Separated from their mother country by vast swathes of deserted countryside, the 700,000 Hungarian-speaking Szekely people live mostly in Transylvania's eastern counties: Covasna, Harghita and Mures. They claim to be descended from Attila's Huns. In Stoker's Dracula, the Count is a Szekely and tells Jonathan Harker "Our ways are not your ways, and there shall be to you many strange things".
Szekely villages can often be identified by the beautiful carved gates guarding each yard and occasionally on the road leading into a village. The picturesque road between Odorheiu Secuiesc (Szekelyudvarhely in Hungarian) and Miercurea-Ciuc (Csikszereda) has some good examples. A slight detour to the pottery-crazy village of Corund will satisfy all ceramic cravings.
The Kalotaszeg region near Cluj-Napoca comprises 40 villages inhabited almost exclusively by Hungarians. Old people wear traditional costumes on Sundays and travel by horse and cart as life continues barely touched by the trappings of the 20th century.

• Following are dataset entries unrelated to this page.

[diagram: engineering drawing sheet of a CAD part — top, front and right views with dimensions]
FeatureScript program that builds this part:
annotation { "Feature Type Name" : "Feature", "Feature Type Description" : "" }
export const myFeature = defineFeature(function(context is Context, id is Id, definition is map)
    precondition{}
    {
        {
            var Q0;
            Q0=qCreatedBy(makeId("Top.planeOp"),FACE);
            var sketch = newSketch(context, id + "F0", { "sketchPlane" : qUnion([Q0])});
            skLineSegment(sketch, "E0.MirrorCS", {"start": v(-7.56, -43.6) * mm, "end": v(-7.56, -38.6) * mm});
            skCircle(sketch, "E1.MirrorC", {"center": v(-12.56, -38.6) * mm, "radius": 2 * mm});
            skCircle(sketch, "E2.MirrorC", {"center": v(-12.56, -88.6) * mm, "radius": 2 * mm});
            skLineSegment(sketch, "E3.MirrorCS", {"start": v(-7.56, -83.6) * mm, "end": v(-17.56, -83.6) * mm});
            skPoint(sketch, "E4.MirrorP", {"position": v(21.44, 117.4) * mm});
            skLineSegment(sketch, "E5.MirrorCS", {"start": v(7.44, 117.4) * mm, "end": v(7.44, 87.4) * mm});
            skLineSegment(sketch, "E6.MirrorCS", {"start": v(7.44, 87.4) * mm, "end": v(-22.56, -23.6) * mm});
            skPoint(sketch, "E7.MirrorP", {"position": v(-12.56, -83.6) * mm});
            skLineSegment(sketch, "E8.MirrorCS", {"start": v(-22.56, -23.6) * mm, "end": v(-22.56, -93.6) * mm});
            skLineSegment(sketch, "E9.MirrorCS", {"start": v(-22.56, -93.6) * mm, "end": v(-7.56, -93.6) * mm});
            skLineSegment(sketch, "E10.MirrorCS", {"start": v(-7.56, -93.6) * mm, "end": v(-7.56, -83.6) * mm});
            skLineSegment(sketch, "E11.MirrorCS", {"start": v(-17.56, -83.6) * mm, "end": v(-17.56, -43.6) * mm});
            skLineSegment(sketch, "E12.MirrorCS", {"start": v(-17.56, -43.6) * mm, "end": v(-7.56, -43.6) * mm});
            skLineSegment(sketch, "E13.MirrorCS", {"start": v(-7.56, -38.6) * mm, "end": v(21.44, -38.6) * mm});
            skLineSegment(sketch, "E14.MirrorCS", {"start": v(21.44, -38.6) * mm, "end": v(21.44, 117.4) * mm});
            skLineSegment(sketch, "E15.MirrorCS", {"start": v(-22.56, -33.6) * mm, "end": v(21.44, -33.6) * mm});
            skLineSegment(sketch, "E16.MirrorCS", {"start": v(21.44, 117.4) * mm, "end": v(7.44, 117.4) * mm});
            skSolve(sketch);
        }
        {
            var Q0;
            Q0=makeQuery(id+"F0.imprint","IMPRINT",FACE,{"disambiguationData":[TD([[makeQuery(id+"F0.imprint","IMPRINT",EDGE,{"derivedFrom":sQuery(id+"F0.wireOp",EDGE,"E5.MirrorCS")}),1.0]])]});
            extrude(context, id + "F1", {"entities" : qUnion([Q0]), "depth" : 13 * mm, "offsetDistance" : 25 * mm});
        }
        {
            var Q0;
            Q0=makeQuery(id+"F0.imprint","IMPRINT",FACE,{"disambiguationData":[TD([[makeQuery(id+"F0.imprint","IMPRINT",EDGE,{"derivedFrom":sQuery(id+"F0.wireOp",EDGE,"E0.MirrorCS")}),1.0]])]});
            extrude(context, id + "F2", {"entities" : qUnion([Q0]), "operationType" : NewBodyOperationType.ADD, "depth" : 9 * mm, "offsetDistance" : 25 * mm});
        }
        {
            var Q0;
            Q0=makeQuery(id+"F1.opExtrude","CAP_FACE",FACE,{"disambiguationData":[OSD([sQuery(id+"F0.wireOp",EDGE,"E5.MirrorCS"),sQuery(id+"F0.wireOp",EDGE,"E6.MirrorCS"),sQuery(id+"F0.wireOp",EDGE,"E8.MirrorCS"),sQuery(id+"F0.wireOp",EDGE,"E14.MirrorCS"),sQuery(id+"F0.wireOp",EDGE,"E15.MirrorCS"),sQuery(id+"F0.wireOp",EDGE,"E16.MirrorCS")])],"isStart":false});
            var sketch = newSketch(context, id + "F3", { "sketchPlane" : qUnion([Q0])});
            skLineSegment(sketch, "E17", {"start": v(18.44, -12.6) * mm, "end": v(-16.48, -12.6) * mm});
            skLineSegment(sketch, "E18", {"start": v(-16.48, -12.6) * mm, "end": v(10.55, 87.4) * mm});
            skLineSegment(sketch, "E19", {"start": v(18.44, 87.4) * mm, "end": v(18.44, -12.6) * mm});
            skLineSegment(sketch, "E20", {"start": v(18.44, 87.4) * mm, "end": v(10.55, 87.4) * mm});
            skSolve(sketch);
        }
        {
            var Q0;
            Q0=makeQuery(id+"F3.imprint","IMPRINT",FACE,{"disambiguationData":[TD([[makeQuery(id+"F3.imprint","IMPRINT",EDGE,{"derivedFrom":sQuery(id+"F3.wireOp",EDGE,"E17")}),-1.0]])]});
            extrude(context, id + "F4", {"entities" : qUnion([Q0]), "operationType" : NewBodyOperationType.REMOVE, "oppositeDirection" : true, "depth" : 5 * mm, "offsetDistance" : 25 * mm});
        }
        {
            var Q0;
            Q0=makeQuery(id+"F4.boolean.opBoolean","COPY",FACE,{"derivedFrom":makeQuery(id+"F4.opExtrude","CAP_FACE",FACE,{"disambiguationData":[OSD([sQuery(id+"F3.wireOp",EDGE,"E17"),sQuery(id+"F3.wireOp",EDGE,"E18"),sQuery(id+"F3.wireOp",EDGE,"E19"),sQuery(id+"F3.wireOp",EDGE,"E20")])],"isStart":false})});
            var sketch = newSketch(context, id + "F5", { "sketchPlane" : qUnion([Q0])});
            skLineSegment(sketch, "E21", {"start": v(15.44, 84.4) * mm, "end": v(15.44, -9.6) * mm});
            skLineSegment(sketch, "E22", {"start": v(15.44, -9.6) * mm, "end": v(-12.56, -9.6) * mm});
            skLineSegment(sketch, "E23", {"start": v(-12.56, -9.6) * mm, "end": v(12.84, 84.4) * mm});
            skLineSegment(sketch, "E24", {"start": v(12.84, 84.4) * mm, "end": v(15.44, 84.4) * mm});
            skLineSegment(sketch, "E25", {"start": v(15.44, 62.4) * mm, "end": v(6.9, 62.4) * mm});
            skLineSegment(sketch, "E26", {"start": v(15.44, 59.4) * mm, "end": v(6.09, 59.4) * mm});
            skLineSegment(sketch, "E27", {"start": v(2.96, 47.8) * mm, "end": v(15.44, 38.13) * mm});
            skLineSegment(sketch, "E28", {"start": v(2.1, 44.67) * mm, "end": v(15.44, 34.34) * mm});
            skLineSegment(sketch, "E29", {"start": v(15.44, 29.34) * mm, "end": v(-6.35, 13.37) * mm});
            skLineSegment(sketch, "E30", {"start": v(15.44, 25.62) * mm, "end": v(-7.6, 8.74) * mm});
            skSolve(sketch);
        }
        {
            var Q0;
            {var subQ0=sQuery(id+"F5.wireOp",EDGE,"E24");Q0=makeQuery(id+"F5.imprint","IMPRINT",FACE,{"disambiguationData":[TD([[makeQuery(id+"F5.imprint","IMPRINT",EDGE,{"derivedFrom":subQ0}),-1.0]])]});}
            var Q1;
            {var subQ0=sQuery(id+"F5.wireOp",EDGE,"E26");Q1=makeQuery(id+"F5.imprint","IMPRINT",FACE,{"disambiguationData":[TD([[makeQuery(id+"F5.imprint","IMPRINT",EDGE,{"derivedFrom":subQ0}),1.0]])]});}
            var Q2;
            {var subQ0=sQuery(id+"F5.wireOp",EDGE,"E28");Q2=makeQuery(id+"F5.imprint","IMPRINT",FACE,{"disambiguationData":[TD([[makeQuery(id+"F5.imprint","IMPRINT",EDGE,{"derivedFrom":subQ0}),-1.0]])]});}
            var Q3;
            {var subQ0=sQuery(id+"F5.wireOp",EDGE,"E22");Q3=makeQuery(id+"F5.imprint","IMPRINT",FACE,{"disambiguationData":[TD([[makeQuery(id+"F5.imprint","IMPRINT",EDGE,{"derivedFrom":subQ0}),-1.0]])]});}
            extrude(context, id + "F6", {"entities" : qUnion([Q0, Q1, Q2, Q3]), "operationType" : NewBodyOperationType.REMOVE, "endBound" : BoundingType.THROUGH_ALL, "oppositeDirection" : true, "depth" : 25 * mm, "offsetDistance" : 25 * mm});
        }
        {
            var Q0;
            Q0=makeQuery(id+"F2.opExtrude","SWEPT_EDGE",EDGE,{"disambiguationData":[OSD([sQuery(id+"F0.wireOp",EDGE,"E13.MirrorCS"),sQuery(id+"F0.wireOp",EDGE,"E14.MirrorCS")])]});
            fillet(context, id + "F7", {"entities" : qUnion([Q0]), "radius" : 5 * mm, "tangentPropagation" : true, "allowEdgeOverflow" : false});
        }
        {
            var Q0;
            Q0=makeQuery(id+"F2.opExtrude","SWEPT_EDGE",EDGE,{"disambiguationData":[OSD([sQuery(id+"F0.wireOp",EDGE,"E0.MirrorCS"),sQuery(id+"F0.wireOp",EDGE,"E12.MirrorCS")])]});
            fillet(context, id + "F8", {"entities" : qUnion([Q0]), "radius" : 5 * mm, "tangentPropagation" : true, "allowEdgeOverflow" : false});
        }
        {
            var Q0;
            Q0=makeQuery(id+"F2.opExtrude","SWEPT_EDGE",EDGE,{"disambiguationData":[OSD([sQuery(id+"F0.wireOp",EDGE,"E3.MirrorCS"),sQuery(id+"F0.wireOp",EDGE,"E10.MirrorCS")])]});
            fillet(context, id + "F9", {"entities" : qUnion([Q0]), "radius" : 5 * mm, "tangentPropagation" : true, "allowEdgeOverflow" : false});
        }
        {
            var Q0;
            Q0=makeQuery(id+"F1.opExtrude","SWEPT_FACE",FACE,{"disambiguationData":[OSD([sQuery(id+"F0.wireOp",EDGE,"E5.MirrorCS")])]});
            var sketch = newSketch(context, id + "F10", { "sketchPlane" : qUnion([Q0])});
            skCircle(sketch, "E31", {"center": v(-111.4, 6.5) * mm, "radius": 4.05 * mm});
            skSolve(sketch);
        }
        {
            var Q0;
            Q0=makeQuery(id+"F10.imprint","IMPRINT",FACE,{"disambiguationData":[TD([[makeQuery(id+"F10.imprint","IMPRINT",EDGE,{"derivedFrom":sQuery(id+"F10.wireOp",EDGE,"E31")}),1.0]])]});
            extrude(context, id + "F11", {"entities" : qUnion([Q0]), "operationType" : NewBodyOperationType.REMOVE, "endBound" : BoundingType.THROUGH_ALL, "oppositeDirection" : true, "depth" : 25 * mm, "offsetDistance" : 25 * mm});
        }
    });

The Hungarian composers Béla Bartók and Zoltá*Kodály drew inspiration from the rich tradition of folk melodies found here. In Sancraiu (Kalotaszentkiraly), visitors can stay in the guesthouse (00 40 264 257580; davincze.ro) belonging to local Istvan Vincze-Kecskes.
Many people nominate Rimetea (Torocko) as the most beautiful Hungarian village in all Romania. The collection of white houses set in rows nestles in the shadow of the mystical Szekely Stone, a looming 1,129m-high outcrop.